:: TEXT PROVIDED ::
Re: [External] [LSF/MM/BPF TOPIC] CXL Fabric Manager (FM) architecture

Jonathan Cameron <Jonathan.Cameron@xxxxxxxxxx> · Mon, 20 Feb 2023 11:59:26 +0000

On Fri, 17 Feb 2023 10:31:15 -0800
"Viacheslav A.Dubeyko" <viacheslav.dubeyko@xxxxxxxxxxxxx> wrote:

> > On Feb 10, 2023, at 4:32 AM, Jonathan Cameron <Jonathan.Cameron@xxxxxxxxxx> wrote:
> > 
> > On Thu, 9 Feb 2023 14:04:13 -0800
> > "Viacheslav A.Dubeyko" <viacheslav.dubeyko@xxxxxxxxxxxxx> wrote:
> >   
> >>> On Feb 9, 2023, at 3:05 AM, Jonathan Cameron <Jonathan.Cameron@xxxxxxxxxx> wrote:
> >>> 
> >>> On Wed, 8 Feb 2023 10:03:57 -0800
> >>> "Viacheslav A.Dubeyko" <viacheslav.dubeyko@xxxxxxxxxxxxx> wrote:
> >>>   
> >>>>> On Feb 8, 2023, at 8:38 AM, Adam Manzanares <a.manzanares@xxxxxxxxxxx> wrote:
> >>>>> 
> >>>>> On Thu, Feb 02, 2023 at 09:54:02AM +0000, Jonathan Cameron wrote:      
> >>>>>> On Wed, 1 Feb 2023 12:04:56 -0800
> >>>>>> "Viacheslav A.Dubeyko" <viacheslav.dubeyko@xxxxxxxxxxxxx> wrote:
> >>>>>>   
> >>>>>>>>   
> >>>> 
> >>>> <skipped>
> >>>>   
> >>>>>>> 
> >>>>>>> Most probably, we will have multiple FM implementations in firmware.
> >>>>>>> Yes, FM on host could be important for debug and to verify correctness
> >>>>>>> firmware-based implementations. But FM daemon on host could be important
> >>>>>>> to receive notifications and react somehow on these events. Also, journalling
> >>>>>>> of events/messages/events could be important responsibility of FM daemon
> >>>>>>> on host.       
> >>>>>> 
> >>>>>> I agree with an FM daemon somewhere (potentially running on the BMC type chip
> >>>>>> that also has the lower level FM-API access).  I think it is somewhat
> >>>>>> separate from the rest of this on basis it may well just be talking redfish
> >>>>>> to the FM and there are lots of tools for that sort of handling already.

:: RECORDS PROVIDED ::
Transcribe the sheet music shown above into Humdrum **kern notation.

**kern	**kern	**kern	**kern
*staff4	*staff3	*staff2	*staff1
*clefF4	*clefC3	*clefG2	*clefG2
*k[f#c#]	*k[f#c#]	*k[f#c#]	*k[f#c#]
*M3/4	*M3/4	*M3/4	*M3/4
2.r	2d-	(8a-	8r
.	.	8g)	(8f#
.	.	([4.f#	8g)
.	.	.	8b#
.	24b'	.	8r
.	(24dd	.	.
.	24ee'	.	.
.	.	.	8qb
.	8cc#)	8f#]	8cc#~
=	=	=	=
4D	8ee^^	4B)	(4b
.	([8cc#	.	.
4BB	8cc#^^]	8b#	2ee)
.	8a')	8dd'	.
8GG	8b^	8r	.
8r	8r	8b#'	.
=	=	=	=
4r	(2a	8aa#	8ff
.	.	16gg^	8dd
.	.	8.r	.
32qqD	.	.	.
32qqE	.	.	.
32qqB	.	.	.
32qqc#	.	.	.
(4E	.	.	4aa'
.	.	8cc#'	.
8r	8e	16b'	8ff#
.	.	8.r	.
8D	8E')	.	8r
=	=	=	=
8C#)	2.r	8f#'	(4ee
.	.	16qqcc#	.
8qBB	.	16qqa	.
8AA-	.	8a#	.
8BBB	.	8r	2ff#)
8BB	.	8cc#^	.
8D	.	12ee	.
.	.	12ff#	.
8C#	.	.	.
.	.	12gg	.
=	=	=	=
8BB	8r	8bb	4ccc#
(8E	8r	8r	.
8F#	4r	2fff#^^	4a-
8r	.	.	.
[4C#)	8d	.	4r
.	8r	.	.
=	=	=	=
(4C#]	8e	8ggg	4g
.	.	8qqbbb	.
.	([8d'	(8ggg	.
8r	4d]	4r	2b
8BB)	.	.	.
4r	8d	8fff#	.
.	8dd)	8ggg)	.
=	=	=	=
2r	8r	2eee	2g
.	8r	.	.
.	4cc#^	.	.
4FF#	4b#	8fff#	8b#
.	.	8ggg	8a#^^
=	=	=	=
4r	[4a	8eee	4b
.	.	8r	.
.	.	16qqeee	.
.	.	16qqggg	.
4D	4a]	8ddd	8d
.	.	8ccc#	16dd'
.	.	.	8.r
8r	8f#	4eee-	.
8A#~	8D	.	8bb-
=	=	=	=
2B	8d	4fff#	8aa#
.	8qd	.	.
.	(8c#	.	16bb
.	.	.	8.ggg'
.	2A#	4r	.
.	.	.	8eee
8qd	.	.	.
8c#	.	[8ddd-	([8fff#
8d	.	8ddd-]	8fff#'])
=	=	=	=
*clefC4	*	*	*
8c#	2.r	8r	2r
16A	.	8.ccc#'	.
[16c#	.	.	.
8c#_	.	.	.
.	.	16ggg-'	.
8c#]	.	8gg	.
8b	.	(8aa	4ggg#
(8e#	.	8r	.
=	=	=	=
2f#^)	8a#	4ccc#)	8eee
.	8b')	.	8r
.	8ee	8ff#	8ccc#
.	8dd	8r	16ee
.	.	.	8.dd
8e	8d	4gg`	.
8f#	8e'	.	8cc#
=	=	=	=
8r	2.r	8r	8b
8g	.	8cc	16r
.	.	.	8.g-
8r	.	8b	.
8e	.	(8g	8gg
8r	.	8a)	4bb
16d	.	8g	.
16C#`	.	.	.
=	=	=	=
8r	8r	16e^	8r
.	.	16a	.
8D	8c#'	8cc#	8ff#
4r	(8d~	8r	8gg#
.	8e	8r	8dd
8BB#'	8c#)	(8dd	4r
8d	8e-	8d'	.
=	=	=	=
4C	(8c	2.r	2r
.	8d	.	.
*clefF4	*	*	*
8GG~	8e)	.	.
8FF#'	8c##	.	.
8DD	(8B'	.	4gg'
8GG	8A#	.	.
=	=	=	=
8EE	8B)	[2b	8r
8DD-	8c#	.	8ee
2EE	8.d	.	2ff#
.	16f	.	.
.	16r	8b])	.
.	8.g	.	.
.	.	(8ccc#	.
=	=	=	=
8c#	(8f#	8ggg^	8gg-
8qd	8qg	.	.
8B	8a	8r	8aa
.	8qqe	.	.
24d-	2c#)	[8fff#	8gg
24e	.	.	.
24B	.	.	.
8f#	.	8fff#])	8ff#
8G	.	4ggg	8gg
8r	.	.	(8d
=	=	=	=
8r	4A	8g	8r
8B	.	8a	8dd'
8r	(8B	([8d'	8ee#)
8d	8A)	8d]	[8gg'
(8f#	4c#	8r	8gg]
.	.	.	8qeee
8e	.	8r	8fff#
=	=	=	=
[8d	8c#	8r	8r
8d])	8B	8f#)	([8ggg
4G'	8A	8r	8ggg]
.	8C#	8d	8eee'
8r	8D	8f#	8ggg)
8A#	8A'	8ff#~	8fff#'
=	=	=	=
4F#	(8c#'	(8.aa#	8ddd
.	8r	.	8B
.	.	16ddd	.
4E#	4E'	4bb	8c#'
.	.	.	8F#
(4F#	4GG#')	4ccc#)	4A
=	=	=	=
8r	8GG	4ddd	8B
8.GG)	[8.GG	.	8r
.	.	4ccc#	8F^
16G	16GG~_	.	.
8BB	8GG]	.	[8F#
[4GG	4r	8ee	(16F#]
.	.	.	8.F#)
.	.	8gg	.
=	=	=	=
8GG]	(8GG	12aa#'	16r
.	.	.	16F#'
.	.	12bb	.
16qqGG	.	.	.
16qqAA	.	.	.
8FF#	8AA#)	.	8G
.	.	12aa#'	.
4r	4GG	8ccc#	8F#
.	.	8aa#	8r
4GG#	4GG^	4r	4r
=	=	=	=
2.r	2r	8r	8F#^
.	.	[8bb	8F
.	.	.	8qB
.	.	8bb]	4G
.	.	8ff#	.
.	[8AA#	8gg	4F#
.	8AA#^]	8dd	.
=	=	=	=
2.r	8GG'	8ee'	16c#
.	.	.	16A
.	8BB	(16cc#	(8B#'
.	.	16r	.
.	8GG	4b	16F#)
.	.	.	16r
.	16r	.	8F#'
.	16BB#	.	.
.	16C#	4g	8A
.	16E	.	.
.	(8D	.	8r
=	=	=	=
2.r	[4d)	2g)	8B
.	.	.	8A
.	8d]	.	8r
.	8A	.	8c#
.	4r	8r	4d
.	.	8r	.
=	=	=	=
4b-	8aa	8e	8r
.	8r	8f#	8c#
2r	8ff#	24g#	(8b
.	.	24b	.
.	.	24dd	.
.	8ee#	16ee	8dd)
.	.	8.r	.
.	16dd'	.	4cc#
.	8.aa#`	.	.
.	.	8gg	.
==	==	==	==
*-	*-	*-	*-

:: WHAT THIS EXERCISE ASKS ::
**a.** In the CXL Fabric Manager thread, where does Jonathan Cameron say an FM daemon could potentially run?
**b.** Extend the CXL Fabric Manager thread, starting after its final sentence.
The data above is separate material, unrelated to the CXL Fabric Manager thread.

:: PER-TASK ANSWERS ::
**a.** On the BMC type chip that also has the lower level FM-API access.

**b.**
> >>>>>>   
> >>>>> 
> >>>>> I would be interested in particpating in a BOF about this topic. I wonder what
> >>>>> happens when we have multiple switches with multiple FMs each on a separate BMC.
> >>>>> In this case, does it make more sense to have an owner of the global FM state 
> >>>>> be a user space application. Is this the job of the orchestrator?    
> >>> 
> >>> This partly comes down to terminology. Ultimately there is an FM that is
> >>> responsible for the whole fabric (could be distributed software) and that
> >>> in turn will talk to a the various BMCs that then talk to the switches.
> >>> 
> >>> Depending on the setup it may not be necessary for any entity to see the
> >>> whole fabric.
> >>> 
> >>> Interesting point in general though.  I think it boils down to getting
> >>> layering in any software correct and that is easier done from outset.
> >>> 
> >>> I don't know whether the redfish stuff is flexible enough to cover this, but
> >>> if it is, I'd envision, the actual FM talking redfish to a bunch of sub-FMs
> >>> and in turn presenting redfish to the orchestrator.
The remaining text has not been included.